Ademais, como a seguir indicaremos, sem esse mesmo aperfeiçoamento não se poderia concluir, como se fez na decisão sindicada, que o terreno do Contra-interessado tinha uma área inferir à unidade de cultura mínima fixada para a zona, que se mantém desconhecida nos autos enquanto correspondendo a uma questão fáctica.
Note-se, ainda, que nas alegações apresentadas ao abrigo do art.º 91.º-A do CPTA, o DMMP já indica claramente que a cultura em questão será a de “regadio com cultura hortícola”, nos termos da Portaria n.º 202/70, de 21-04, conjugada com o art.º 13.º do Decreto-Lei n.º 196/89, de 14-08, e essa indicação é repetida na decisão recorrida “camuflada” de alegação de Direito.
Porém, apreciados aqueles mesmos diplomas, verifica-se, que na zona de ..... as culturas que vêm fixadas tanto podem ser a arvenses em terrenos de regadio – com um mínimo de 2,5 hectares de unidade de cultura – ou culturas hortícolas em terrenos de regadio – com um mínimo de 0,5 hectares - ou de sequeiro – com um mínimo de 7,5 hectares. Depois, porque o terreno vem afirmado como estando em área RAN – facto que também não foi dado por assente na decisão recorrida, sendo que nesta parte o julgamento não vem impugnado – os valores mínimos da unidade de cultura, acima indicados, passariam para o triplo ou se estivéssemos em perímetros de emparcelamento, para o dobro, o que se desconhece).

Instrução dada A:
Resuma em duas frases o excerto sobre a unidade de cultura mínima do terreno.
Instrução dada B:
Retome o excerto sobre a unidade de cultura mínima do terreno, continuando-o a partir da sua última frase.

Material de origem:
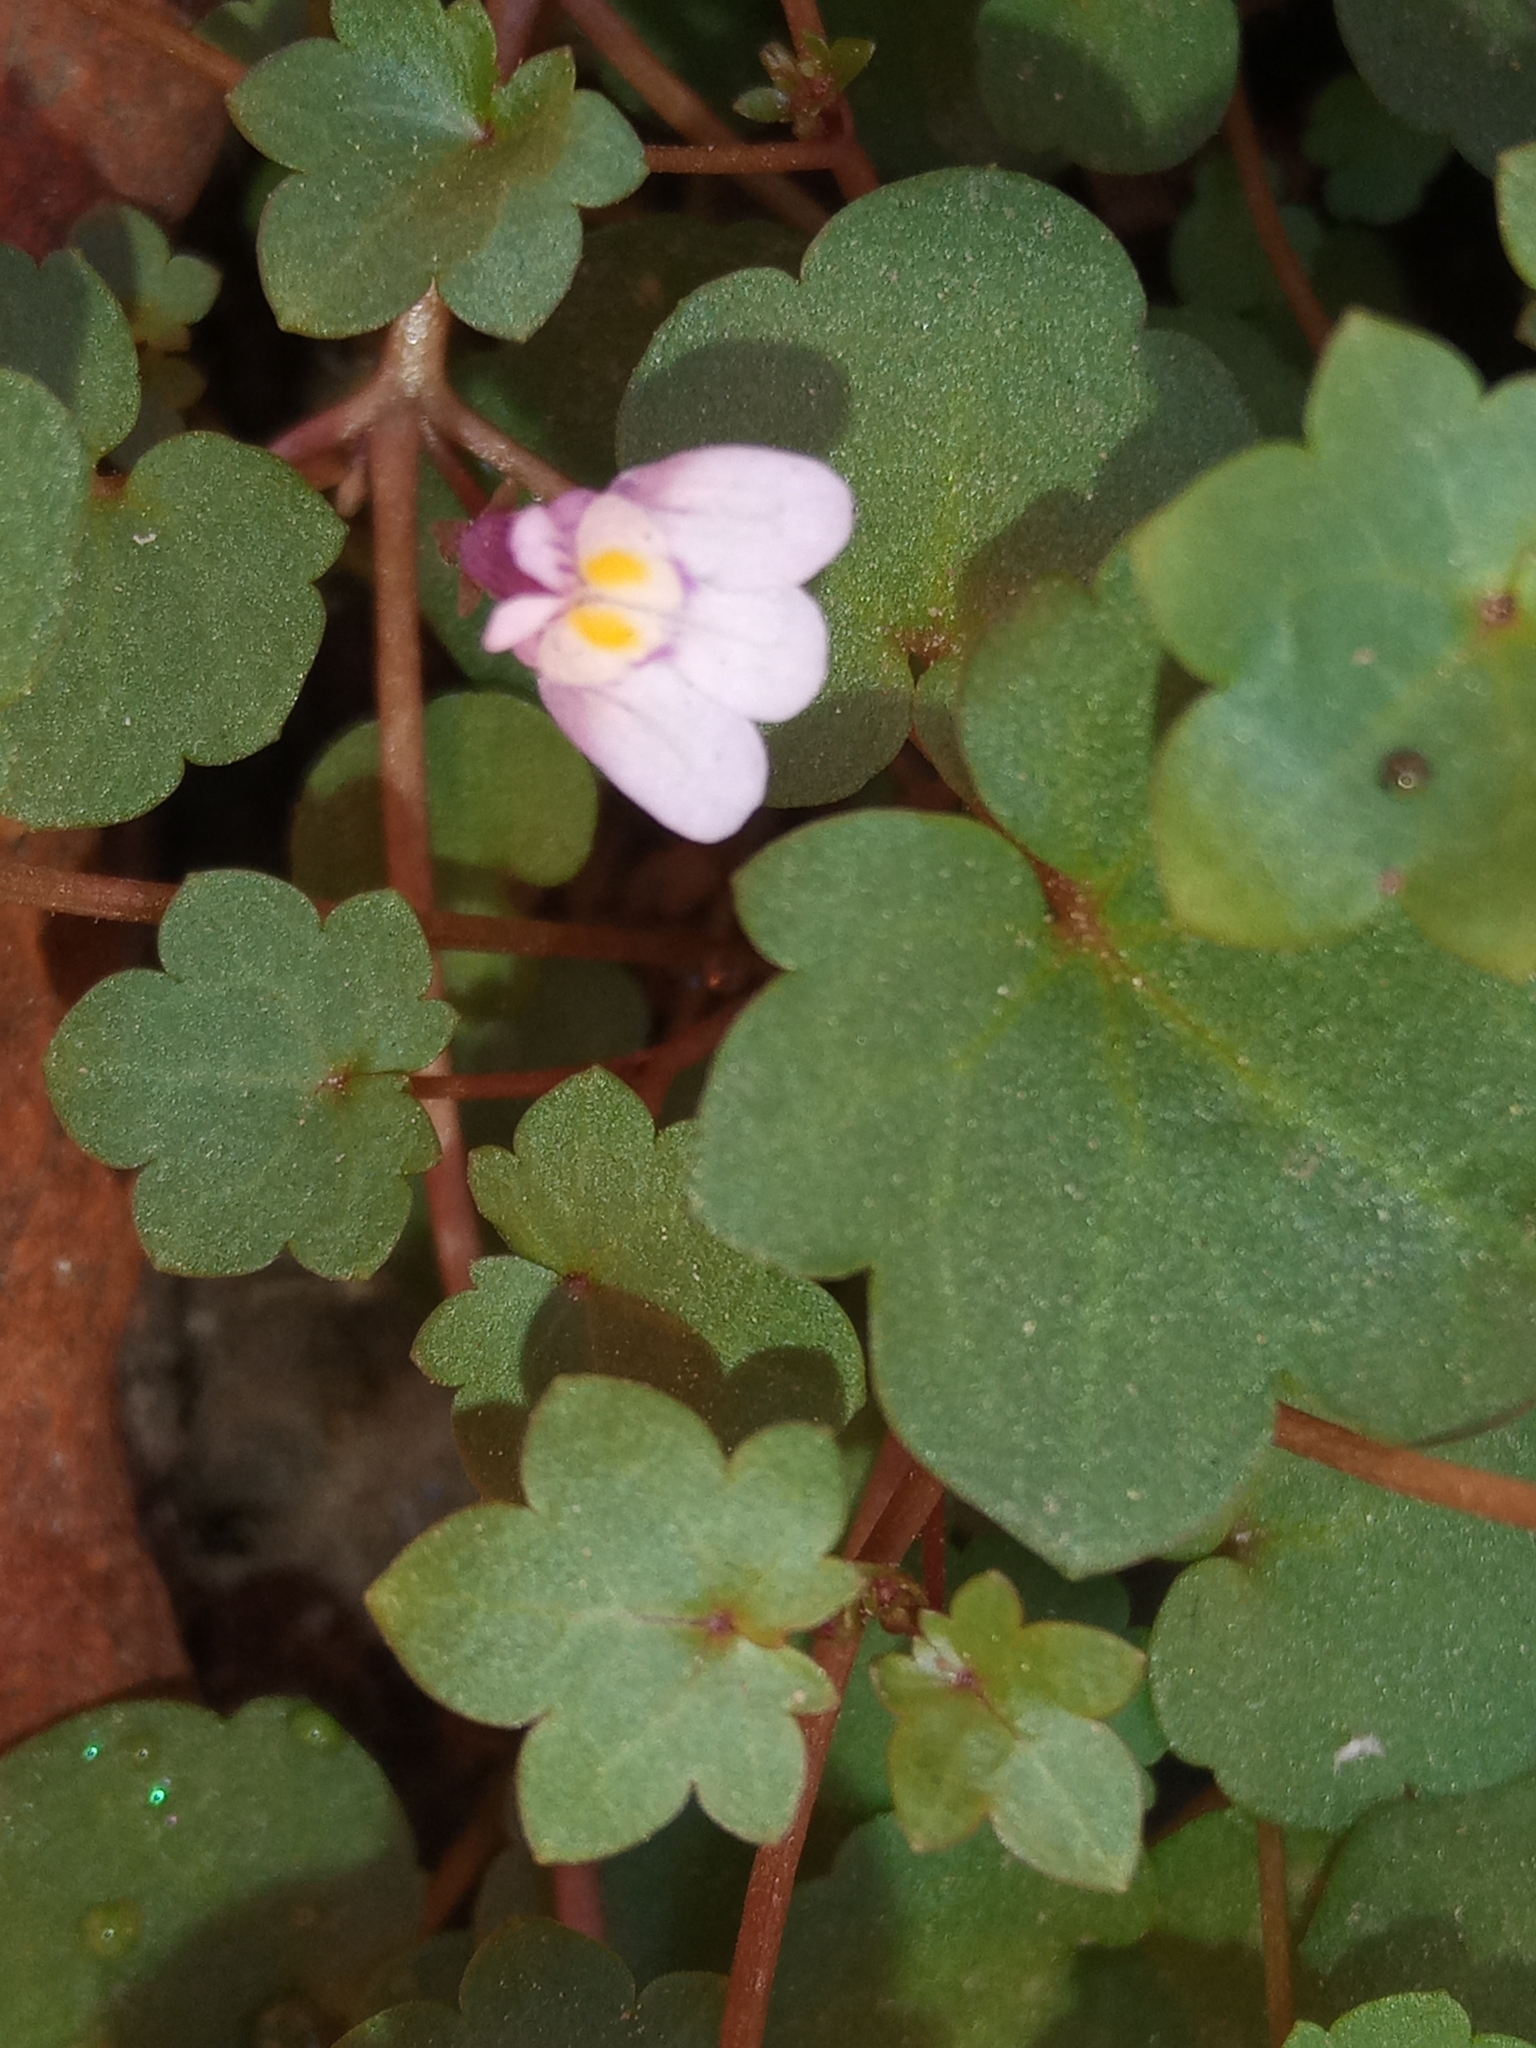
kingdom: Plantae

Resultado da tarefa A:
Sem esse aperfeiçoamento, não se poderia concluir, como fez a decisão sindicada, que o terreno do Contra-interessado tinha área inferior à unidade de cultura mínima da zona, que continua desconhecida nos autos por ser uma questão de facto. Embora o DMMP indique a cultura de "regadio com cultura hortícola", os diplomas invocados admitem na zona culturas arvenses de regadio (mínimo de 2,5 hectares), hortícolas de regadio (0,5 hectares) ou de sequeiro (7,5 hectares), e esses mínimos passariam para o triplo se o terreno estivesse em área RAN, ou para o dobro em perímetros de emparcelamento.

Resultado da tarefa B:
Ou seja, a lei – no caso, da Portaria n.º 202/70, de 21-04, conjugada com o art.º 13.º do Decreto-Lei n.º 196/89, de 14-08 – indicam e fixam as várias culturas a efectuarem-se nas diferentes zonas geográficas do pais e indicam em hectares, para cada um dos tipos, os mínimos “de unidade de cultura”.
Logo, para se saber quais os valores a aplicar ao caso concreto ter-se-ia, sempre, que apreciar entre as várias culturas que vem legislativamente fixadas como “adequadas” quais eram as efectivamente cultivadas no terreno.
Por conseguinte, a decisão recorrida errou quando ao invés de apurar em termos fácticos qual a cultura que efectivamente era cultivada no terreno do Contra-interessado, se limitou, já em sede de Direito a afirmar a violação dos supra-indicados diplomas por na zona estar fixada para terrenos de regadio com cultura hortícola uma área para a unidade de cultura de um mínimo e 10.000m2.
Ou seja, há que aceitar como procedente a alegação do Recorrente relativa ao erro decisório por não ter sido fixado na decisão recorrida qual a cultura em questão que predominava naquele terreno ou zona e à qual se aplicaria o critério da “área mínima de cultura” que vinha art.º 68.º, n.º 3, h) e n.º 4 do RPDM.
Como se indicou, a aferição daquela área mínima não se poderia fazer em abstracto, com recurso a uma mera aplicação da lei, mas exigiria a um apuramento concreto e à verificação do tipo de cultura feito no terreno e na zona – se arvenses em terrenos de regadio, se culturas hortícolas em terrenos de regadio ou se de sequeiro. Para a aferição da referida área importaria, ainda, apreciar a localização concreta do terreno - se em área RAN ou de em perímetros de emparcelamento.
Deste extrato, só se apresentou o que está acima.